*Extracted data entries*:

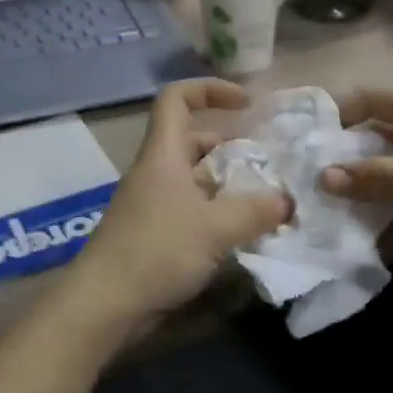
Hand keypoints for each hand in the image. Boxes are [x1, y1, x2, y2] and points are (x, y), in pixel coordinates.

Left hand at [63, 79, 291, 331]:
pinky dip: (217, 212)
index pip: (177, 98)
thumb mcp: (215, 228)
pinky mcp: (154, 233)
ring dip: (228, 184)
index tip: (246, 103)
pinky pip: (191, 209)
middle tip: (268, 164)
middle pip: (193, 141)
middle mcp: (156, 171)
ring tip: (265, 200)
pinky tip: (243, 232)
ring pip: (195, 179)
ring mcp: (153, 203)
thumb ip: (256, 211)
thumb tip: (287, 201)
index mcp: (164, 154)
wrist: (105, 303)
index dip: (210, 89)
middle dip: (231, 146)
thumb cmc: (157, 250)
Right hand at [318, 88, 392, 267]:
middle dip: (345, 164)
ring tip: (332, 221)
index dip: (333, 117)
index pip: (368, 100)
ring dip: (370, 197)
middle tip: (307, 188)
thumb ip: (375, 176)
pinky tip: (378, 247)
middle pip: (377, 139)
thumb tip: (321, 177)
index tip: (297, 143)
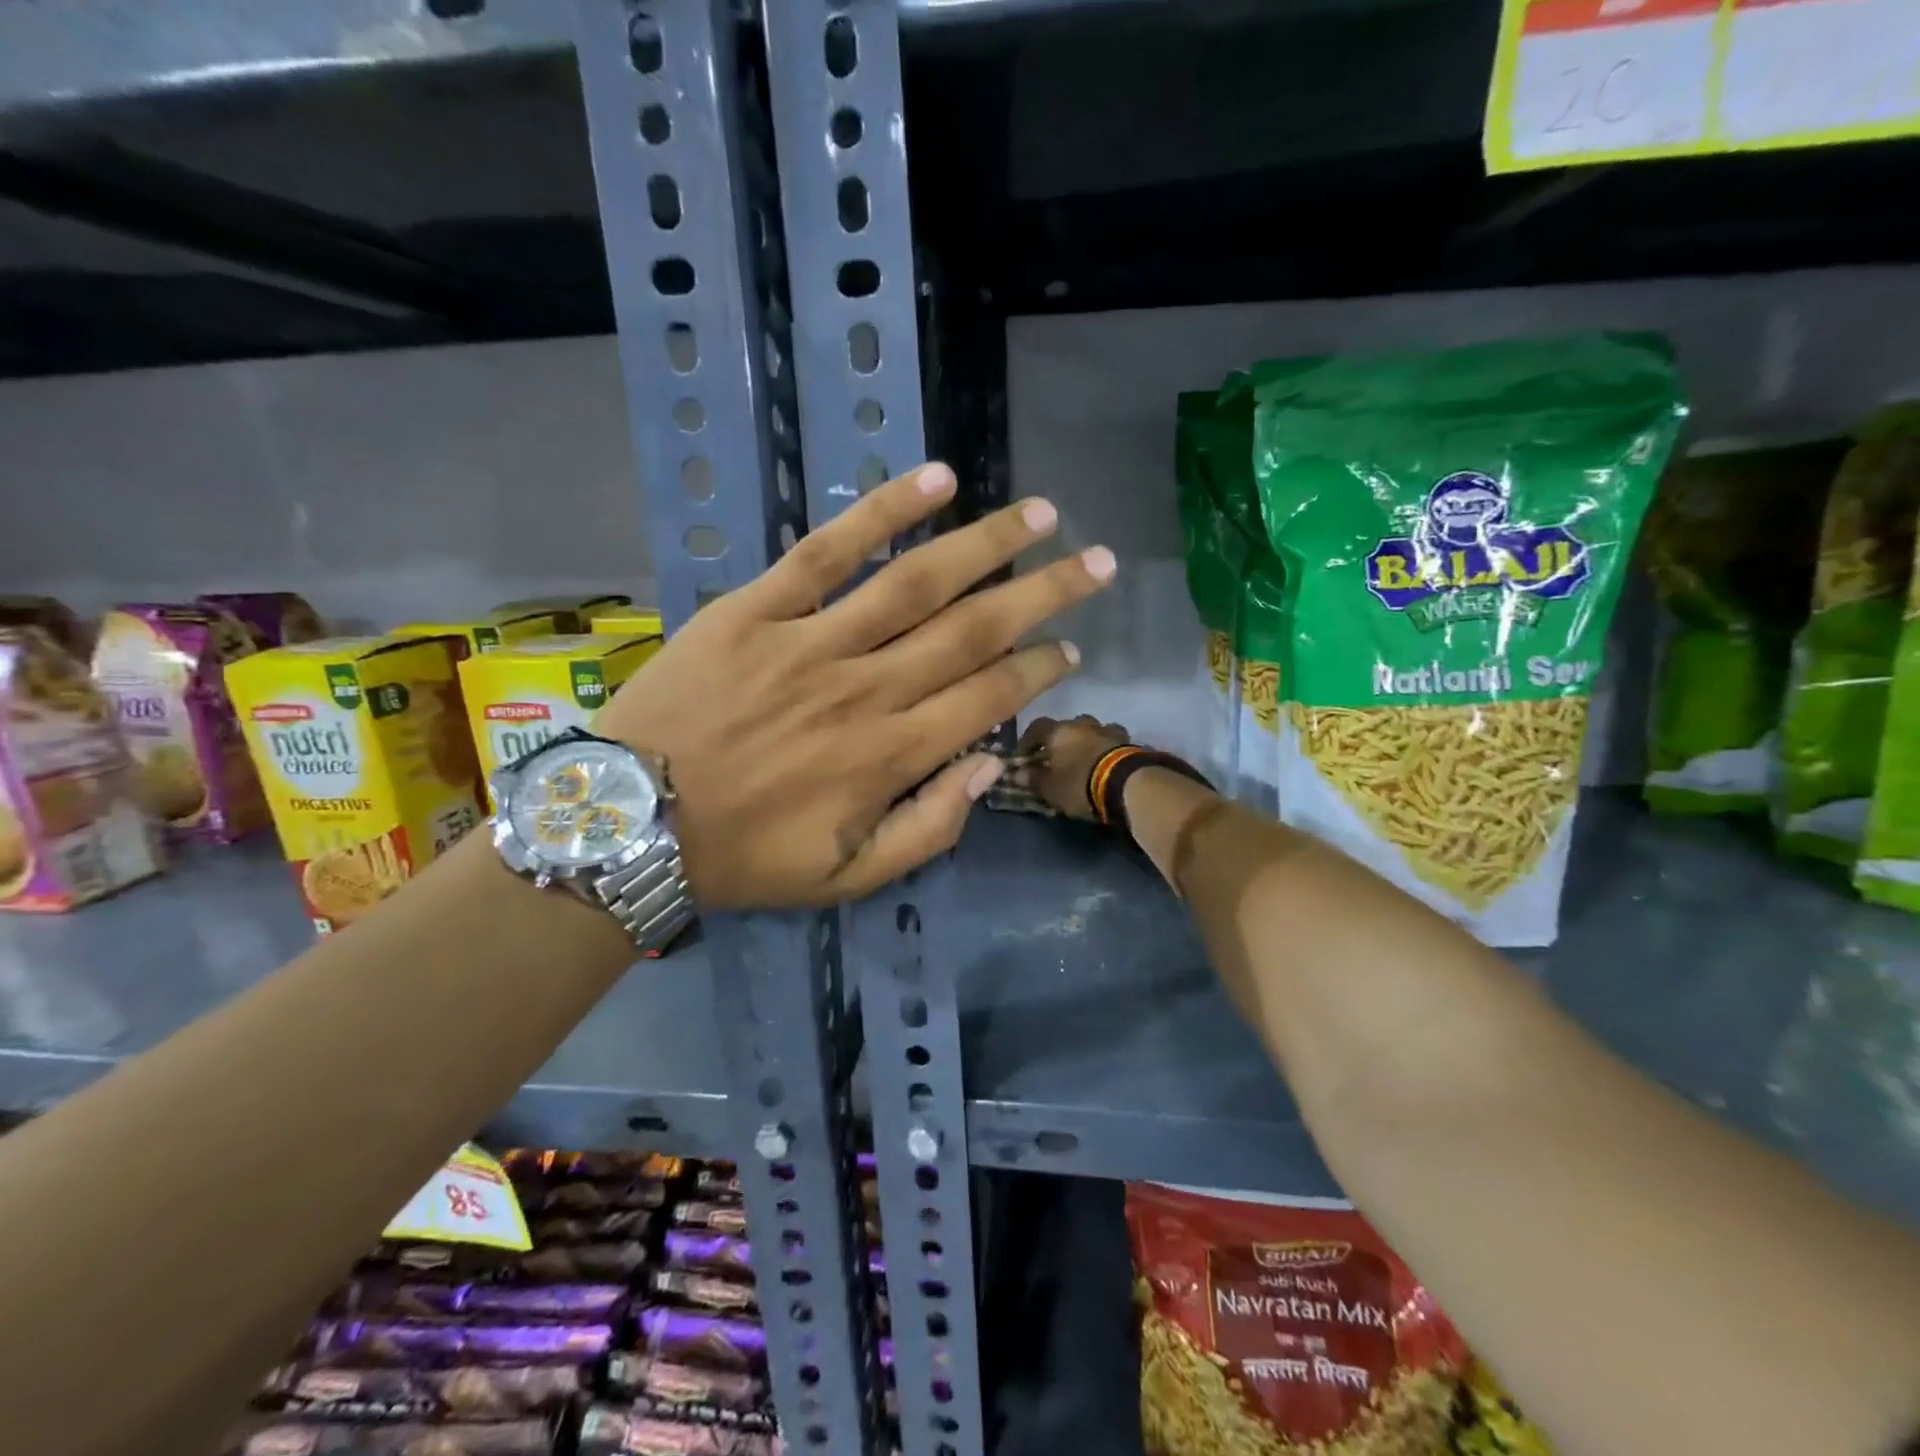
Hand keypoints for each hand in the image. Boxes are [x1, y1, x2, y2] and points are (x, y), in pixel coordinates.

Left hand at [597, 463, 1116, 908]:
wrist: (629, 820)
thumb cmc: (743, 854)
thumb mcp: (845, 876)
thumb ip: (926, 828)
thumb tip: (986, 765)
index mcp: (889, 755)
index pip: (987, 697)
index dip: (1037, 670)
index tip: (1069, 649)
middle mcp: (867, 688)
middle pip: (973, 630)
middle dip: (1044, 595)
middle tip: (1096, 564)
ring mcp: (812, 640)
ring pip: (917, 581)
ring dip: (987, 544)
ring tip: (1040, 514)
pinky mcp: (758, 607)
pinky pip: (827, 551)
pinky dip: (882, 512)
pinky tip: (935, 480)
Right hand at [1011, 715, 1130, 820]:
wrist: (1127, 784)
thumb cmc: (1079, 784)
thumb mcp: (1050, 788)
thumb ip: (1032, 778)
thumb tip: (1017, 773)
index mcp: (1058, 731)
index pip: (1036, 727)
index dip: (1028, 741)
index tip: (1025, 756)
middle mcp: (1082, 724)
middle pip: (1067, 726)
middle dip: (1061, 740)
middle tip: (1058, 758)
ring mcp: (1108, 730)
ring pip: (1092, 730)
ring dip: (1087, 741)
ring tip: (1085, 760)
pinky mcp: (1129, 741)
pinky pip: (1112, 741)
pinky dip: (1106, 748)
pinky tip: (1106, 761)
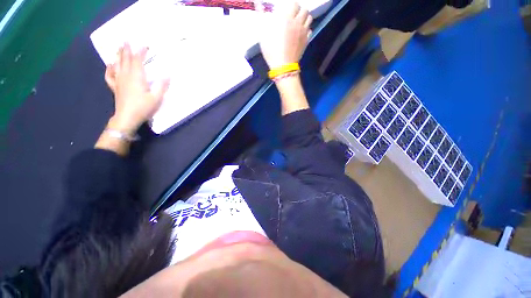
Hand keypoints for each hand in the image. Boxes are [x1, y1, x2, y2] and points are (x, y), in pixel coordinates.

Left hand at [105, 44, 169, 132]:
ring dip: (118, 55)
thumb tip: (168, 75)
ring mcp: (118, 81)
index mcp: (137, 77)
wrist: (127, 117)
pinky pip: (110, 75)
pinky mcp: (115, 87)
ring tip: (118, 48)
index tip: (144, 45)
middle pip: (125, 60)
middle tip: (126, 40)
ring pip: (117, 64)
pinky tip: (109, 65)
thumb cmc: (143, 108)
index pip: (138, 60)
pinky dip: (109, 69)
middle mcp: (126, 76)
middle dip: (126, 50)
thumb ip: (162, 86)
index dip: (141, 52)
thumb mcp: (156, 98)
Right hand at [259, 2, 311, 68]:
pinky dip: (306, 29)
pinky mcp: (306, 41)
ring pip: (309, 18)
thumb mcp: (264, 36)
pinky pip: (310, 30)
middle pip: (304, 9)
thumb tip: (265, 13)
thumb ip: (265, 22)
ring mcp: (303, 32)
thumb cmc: (272, 51)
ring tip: (298, 23)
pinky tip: (301, 33)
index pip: (294, 4)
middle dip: (298, 11)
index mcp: (286, 19)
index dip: (290, 6)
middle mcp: (297, 23)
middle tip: (293, 16)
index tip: (286, 11)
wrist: (283, 66)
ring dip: (304, 18)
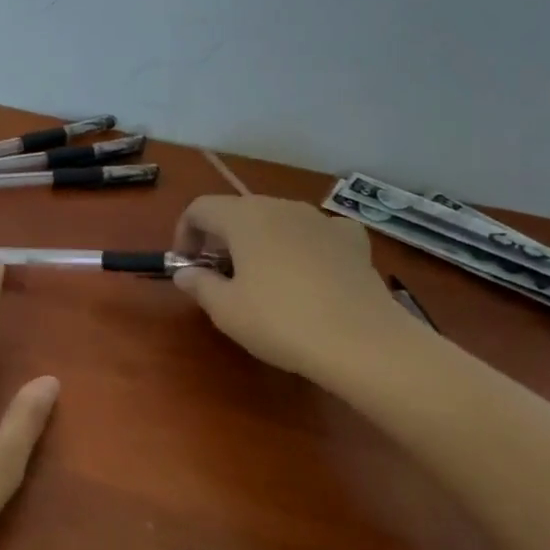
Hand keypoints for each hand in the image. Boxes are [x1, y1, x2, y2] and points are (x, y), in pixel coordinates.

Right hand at [173, 195, 411, 382]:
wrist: (364, 344)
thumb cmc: (281, 322)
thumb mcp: (226, 310)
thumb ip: (199, 284)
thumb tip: (186, 272)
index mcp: (243, 217)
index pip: (200, 209)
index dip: (185, 233)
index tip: (187, 266)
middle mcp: (280, 206)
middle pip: (238, 211)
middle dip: (221, 238)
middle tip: (219, 275)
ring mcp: (321, 220)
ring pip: (278, 220)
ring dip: (261, 241)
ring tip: (263, 278)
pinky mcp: (353, 240)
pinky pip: (318, 231)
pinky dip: (305, 244)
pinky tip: (310, 270)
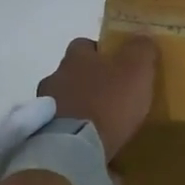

*YOUR ASSIGNMENT*:
Each line in which the string "Left" is found must be copied from the data.

*REPLY TO THE TASK*:
Left hand at [63, 79, 291, 331]:
Left hand at [597, 463, 1116, 908]:
Left hand at [105, 44, 169, 132]:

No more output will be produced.